* [Assignment] Return the items verbatim from their first line through the line containing "13: (149, 316)", inclusive, and omit the pictures.

* [Data for this exercise]
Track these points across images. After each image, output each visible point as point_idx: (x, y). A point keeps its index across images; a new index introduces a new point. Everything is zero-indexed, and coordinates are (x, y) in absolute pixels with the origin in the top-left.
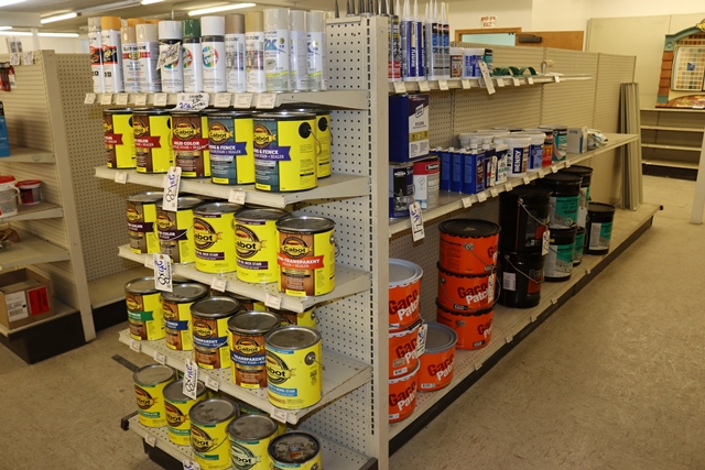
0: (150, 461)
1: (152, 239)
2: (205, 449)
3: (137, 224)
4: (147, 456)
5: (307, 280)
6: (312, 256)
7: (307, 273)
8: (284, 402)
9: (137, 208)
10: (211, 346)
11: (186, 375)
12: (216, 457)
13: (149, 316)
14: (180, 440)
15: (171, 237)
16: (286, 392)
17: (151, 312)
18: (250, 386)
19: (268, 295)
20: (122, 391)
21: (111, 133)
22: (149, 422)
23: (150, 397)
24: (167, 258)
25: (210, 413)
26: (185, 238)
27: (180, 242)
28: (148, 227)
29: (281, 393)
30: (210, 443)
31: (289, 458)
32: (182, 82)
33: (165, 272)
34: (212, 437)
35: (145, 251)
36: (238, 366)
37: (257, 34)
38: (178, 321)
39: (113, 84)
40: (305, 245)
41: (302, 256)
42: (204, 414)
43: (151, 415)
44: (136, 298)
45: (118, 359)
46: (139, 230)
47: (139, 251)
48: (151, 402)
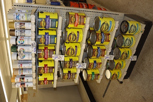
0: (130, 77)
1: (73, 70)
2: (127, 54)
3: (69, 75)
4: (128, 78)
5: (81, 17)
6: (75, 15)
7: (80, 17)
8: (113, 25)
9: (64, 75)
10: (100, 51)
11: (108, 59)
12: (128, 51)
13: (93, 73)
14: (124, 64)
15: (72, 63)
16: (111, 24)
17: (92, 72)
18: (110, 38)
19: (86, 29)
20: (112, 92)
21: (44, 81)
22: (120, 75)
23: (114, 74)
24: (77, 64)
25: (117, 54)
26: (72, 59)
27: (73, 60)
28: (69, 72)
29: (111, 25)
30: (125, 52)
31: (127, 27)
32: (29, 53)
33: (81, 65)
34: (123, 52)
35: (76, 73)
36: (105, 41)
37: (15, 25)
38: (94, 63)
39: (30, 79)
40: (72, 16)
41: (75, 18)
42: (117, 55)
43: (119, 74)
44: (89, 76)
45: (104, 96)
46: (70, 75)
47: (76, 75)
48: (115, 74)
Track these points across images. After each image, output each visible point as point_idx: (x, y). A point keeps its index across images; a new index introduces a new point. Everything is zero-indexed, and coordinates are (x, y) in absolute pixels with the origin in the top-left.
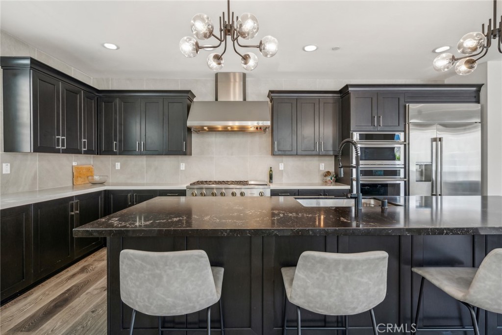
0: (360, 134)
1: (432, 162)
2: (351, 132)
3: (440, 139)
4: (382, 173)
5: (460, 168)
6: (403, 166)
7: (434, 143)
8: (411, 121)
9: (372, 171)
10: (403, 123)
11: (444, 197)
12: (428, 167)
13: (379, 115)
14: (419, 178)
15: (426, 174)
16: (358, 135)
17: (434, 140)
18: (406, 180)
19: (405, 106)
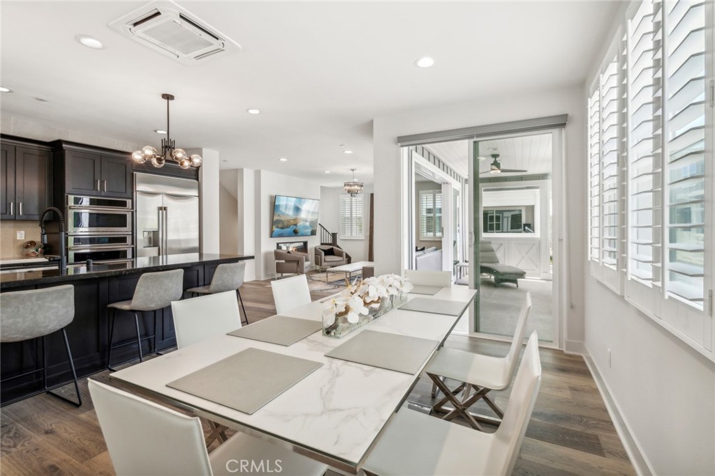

* [Task solution]
Track these points across images. After each image, output each visible point as point_idx: (x, y). A point keeps its index across images; a new index introduces a new point. Everything is zero-indexed, and coordinates are (x, y) in absolute pixels with the origin in the top-left.
0: (150, 461)
1: (152, 239)
2: (205, 449)
3: (137, 224)
4: (147, 456)
5: (307, 280)
6: (312, 256)
7: (307, 273)
8: (284, 402)
9: (137, 208)
10: (211, 346)
11: (186, 375)
12: (216, 457)
13: (149, 316)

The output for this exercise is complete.